Crow and Armstrong briefly dated in the mid-2000s, a time when Armstrong was stacking up impressive wins while also secretly doping. At one point, the book contends, Crow accompanied Armstrong to Belgium in 2004 for a blood transfusion to help increase the number of red blood cells in his body. Armstrong frequently combined transfusions and banned substances to give himself every possible advantage.

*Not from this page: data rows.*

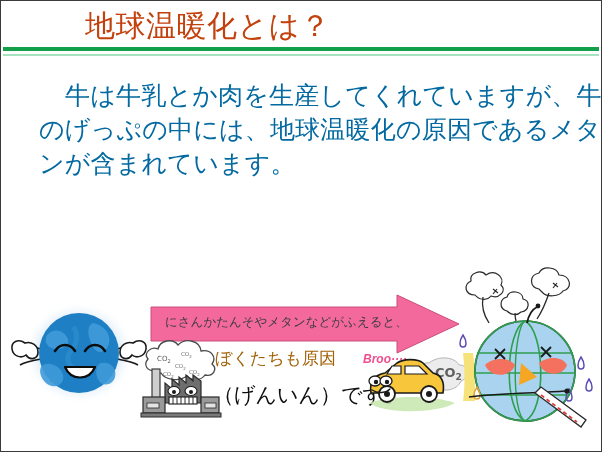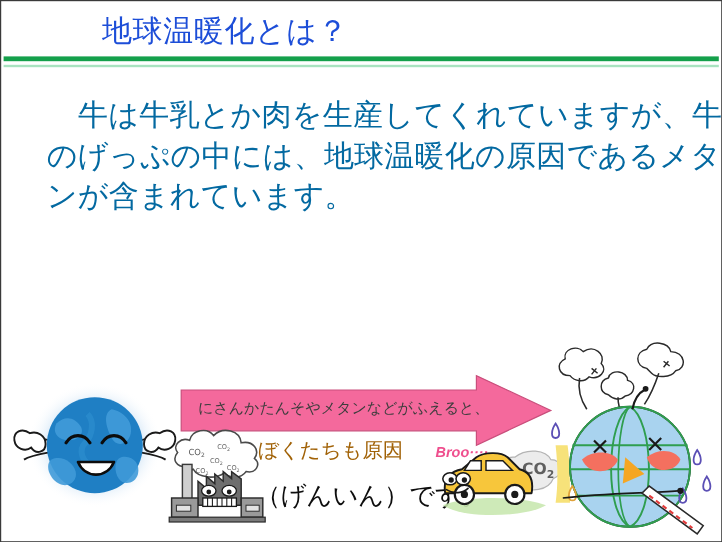--- a/index.html
+++ b/index.html
@@ -30,23 +30,23 @@
     position: absolute;
     left: 0;
     top: 0;
     width: 600px;
     height: 46px;
   }
   #page-title {
     position: absolute;
     left: 84px;
     top: 9px;
-    font-size: 25px;
+    font-size: 30px;
     line-height: 32px;
-    color: #1d4ed8;
+    color: #c2410c;
     letter-spacing: 0.5px;
     white-space: nowrap;
     font-family: "DejaVu Sans", "Liberation Sans", sans-serif;
   }
 
   
   #rule-thick {
     position: absolute;
     left: 2px;
     top: 46px;
@@ -78,21 +78,21 @@
   }
   .para {
     margin: 0 0 2px 0;
     text-indent: 26px;
   }
 
   
   #illustration {
     position: absolute;
     left: 0;
-    top: 286px;
+    top: 268px;
     width: 600px;
     height: 164px;
   }
 
   
   #arrow-wrap {
     position: absolute;
     left: 148px;
     top: 24px;
     width: 312px;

"Rather than try to hide the transfusion from her, Armstrong was completely open about it," the authors write, per the New York Daily News. "He trusted that Crow would have no desire to tell the press or anyone else about the team's doping program. He explained that it was simply part of the sport, that all cyclists were doing the same thing."
According to the book, Crow turned informant after the Food and Drug Administration's criminal investigation division offered her immunity from criminal prosecution for her testimony. Criminal charges have been dropped, but the Justice Department continues to investigate Armstrong under the False Claims Act, as the U.S. Postal Service paid millions to sponsor Armstrong and his teams while the doping conspiracy was in place.
"Wheelmen" is scheduled for publication on October 15.